Oh, so, yeah, Harry’s back, and he’s not pleased with Dexter’s willingness to get involved in this Astor situation. “There’s a reason serial killers don’t have children,” he scolds. “You can’t be killer and dad, haven’t you learned anything? Her mother is dead because of you.” Dexter replies, “which is why I need to make things right and be a good father.”

Dexter makes it to his Chase meeting, is able to snag a slide’s worth of blood, and via DNA analysis back at the office, determines that it belongs to some party girl with a DUI record, not one of the victims. Who is this woman and what is her connection to Chase? And will the risk Dexter took to track her down prove worth it? After all, now Chase realizes Dexter’s been messing around with his stuff; he’s onto him.

The whole delinquent-teenagers scenario provides Dexter and Astor a curious reunion. She starts off all Evan Rachel Wood in Thirteen­, surly and mini-skirted. One of the episode’s best lines: “I’m in a battle of wills with my drunk shoplifting teenage stepdaughter and she’s going to win.” But by the end, she and Dexter have really reconnected. He tells her he’s going to take care of the stepdad and he does, by beating the crap out of him. “What are you, man, some kind of psycho?” the abuser asks. “Not today, just a concerned parent,” Dexter responds. Dexter drives the girls back home and, idling outside the house with Astor, he models the paternal pride Harry showed Dexter earlier in the episode. “I’m proud of you,” Dexter tells Astor.
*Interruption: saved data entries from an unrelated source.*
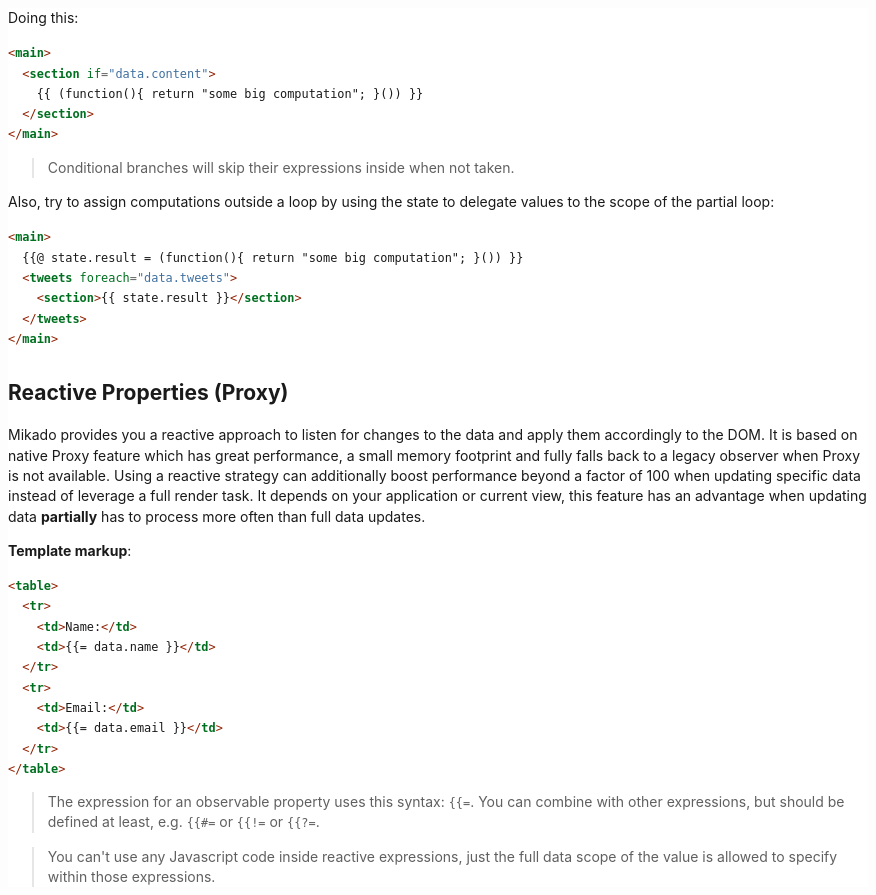 Doing this:

```html
<main>
  <section if="data.content">
    {{ (function(){ return "some big computation"; }()) }}
  </section>
</main>
```

> Conditional branches will skip their expressions inside when not taken.

Also, try to assign computations outside a loop by using the state to delegate values to the scope of the partial loop:

```html
<main>
  {{@ state.result = (function(){ return "some big computation"; }()) }}
  <tweets foreach="data.tweets">
    <section>{{ state.result }}</section>
  </tweets>
</main>
```

<a name="proxy" id="proxy"></a>

## Reactive Properties (Proxy)

Mikado provides you a reactive approach to listen for changes to the data and apply them accordingly to the DOM.
It is based on native Proxy feature which has great performance, a small memory footprint and fully falls back to a legacy observer when Proxy is not available.
Using a reactive strategy can additionally boost performance beyond a factor of 100 when updating specific data instead of leverage a full render task.
It depends on your application or current view, this feature has an advantage when updating data **partially** has to process more often than full data updates.

**Template markup**:

```html
<table>
  <tr>
    <td>Name:</td>
    <td>{{= data.name }}</td>
  </tr>
  <tr>
    <td>Email:</td>
    <td>{{= data.email }}</td>
  </tr>
</table>
```

> The expression for an observable property uses this syntax: `{{=`. You can combine with other expressions, but should be defined at least, e.g. `{{#=` or `{{!=` or `{{?=`.

> You can't use any Javascript code inside reactive expressions, just the full data scope of the value is allowed to specify within those expressions.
Then: “I love you.”

What’s happening here? When the kids moved I figured that was the writers way of getting Dexter out of father-of-three status, but this episode suggests Rita’s kids are key to Dexter’s evolving perception of himself. Are Astor and Cody going to be an integral part of his future?

The episode ends with a compelling setup: Jordan calls the Rita-Dexter house and Lumen answers. He leaves a message: “Tell Dexter one more thing,” he says. “Tell him time is of the essence, tick tick tick, that’s the sound of his life running out.” And then: “Take care, Lumen.” It’s genuinely chilling. And it means Dexter no longer has to pretend he’s just a lost manchild looking for direction, and Chase no longer has to sell the holier-than-thou, enlightened-guru act. They can both act as they are: two fractured souls in search of their complete selves.